For a company coming out of serious trouble in the 90's, it seems like it was a good idea even if it was a bad ergonomic design. How many other computer mice do you talk about for a quarter of a century?


That mouse was an indelible part of the feeling of "this is new and fun" that Steve and Jonny were trying to create with the original iMac.

Of course they could have used a different shape from a hockey puck. The most important thing was that the mouse be new and fun-looking, to match the novel case design.

The iMac's design was important because it declared that Apple was on a new trajectory (no more boring beige boxes), and thus promised more new and wonderful things were on the way.


My girlfriend loves that mouse, and considers it exemplary of Apple's tasteful, fun design. She still has hers.


I don’t use it anymore, but loved the puck mouse too.


Forgot about that. Maybe if enough people/generations use the mouse, our hands will start morphing to a more appropriate shape?


That hockey puck mouse was perfect for kids' hands, one of the key target audiences for the iMac it came with.


Has anyone actually copied the gull-wing doors? I think they are super cool and would buy a Model X specifically because it has those doors.

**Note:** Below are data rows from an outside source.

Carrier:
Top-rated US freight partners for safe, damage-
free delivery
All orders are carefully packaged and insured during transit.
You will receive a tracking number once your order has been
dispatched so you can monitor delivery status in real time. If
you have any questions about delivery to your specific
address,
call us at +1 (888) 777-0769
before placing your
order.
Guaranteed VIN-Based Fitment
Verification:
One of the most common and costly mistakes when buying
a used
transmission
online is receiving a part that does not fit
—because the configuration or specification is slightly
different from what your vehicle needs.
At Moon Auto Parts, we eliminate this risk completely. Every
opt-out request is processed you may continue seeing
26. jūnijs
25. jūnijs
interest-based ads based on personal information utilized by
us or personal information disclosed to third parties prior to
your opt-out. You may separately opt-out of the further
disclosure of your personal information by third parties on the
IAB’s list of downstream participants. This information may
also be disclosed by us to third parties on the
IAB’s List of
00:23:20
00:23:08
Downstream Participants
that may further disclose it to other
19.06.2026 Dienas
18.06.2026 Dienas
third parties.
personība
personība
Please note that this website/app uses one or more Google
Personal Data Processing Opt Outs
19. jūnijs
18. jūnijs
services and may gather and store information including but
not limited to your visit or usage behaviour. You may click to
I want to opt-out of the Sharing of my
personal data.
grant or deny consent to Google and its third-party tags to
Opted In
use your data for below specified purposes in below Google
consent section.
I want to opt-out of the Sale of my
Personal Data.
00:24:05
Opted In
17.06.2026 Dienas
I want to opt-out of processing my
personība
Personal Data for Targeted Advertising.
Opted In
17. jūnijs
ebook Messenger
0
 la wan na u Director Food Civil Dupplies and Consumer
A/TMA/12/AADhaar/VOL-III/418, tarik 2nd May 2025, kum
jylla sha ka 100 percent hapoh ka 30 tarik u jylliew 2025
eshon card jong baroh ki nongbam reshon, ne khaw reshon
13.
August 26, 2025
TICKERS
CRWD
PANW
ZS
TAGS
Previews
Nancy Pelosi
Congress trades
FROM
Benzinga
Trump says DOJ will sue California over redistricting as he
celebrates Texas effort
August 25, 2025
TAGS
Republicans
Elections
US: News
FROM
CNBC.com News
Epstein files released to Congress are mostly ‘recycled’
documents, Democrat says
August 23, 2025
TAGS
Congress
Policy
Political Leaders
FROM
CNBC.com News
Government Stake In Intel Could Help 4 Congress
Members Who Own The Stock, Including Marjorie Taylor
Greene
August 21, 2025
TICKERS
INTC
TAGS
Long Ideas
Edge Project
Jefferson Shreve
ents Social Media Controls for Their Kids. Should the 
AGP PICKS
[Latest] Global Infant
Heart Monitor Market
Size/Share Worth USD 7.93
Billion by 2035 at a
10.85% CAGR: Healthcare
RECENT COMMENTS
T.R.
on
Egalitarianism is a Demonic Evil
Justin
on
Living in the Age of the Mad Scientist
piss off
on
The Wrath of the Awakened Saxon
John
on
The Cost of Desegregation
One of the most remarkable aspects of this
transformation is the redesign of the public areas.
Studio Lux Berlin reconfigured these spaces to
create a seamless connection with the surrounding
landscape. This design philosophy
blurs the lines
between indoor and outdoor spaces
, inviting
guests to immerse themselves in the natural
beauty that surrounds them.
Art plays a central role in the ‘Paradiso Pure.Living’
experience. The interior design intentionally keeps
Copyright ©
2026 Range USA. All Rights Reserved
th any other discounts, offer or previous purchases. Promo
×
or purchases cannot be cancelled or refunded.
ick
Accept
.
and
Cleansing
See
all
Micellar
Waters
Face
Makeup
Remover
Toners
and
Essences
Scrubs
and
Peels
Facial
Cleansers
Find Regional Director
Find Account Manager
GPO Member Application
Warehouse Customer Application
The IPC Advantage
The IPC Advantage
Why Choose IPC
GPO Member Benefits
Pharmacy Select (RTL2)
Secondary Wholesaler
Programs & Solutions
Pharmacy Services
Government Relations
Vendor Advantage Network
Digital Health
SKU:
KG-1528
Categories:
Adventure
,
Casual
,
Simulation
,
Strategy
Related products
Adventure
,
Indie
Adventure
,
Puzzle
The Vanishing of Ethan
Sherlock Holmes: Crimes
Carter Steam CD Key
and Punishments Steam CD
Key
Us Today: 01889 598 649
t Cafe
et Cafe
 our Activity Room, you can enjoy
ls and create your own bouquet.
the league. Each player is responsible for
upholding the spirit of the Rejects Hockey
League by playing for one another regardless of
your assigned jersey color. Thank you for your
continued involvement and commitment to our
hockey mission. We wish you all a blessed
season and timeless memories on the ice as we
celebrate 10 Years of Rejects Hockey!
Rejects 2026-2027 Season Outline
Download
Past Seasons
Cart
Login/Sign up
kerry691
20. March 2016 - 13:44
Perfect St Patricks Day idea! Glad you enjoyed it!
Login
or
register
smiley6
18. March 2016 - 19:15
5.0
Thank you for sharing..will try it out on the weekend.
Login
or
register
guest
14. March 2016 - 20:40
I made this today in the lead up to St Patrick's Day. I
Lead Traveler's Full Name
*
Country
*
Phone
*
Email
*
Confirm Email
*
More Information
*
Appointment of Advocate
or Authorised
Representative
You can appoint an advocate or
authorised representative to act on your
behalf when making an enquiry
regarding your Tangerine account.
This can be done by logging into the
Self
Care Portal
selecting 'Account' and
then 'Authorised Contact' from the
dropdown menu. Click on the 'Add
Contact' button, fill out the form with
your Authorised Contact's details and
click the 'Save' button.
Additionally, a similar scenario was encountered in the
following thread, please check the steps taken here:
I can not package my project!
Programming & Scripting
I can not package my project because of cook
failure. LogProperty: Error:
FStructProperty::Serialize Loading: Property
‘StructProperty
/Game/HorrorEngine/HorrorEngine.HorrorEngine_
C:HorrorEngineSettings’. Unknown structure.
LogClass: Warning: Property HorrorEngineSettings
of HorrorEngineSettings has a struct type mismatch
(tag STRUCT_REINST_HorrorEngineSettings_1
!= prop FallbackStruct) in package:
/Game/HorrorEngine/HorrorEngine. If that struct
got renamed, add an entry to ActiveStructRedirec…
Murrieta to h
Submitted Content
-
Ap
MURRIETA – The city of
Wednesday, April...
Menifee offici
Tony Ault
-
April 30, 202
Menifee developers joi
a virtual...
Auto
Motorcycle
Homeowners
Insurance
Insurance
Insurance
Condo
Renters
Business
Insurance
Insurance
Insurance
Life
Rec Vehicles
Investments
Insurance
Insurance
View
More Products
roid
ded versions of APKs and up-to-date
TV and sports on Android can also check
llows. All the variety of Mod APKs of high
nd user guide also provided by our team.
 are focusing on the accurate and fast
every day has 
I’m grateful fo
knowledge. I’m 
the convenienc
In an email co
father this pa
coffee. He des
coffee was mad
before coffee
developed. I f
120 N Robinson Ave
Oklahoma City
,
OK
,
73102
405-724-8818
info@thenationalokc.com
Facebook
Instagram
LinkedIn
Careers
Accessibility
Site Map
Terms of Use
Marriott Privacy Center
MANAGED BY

Same with the touch screen, I do think old-school buttons are pretty good but they were already on their way out before Tesla showed up. With a few exceptions, most car companies had already started pushing more and more things into a shitty touch-screen interface well before Tesla's implementation. I'd say that Tesla's implementation is significantly higher quality than any competitors by a long shot.


Making the best iteration of a bad idea is not something to be applauded.


I guess I don't have any evidence here, but that chronology seems way, way, way off to me. I remember cars having awful touch screen UIs long before Tesla got off the ground.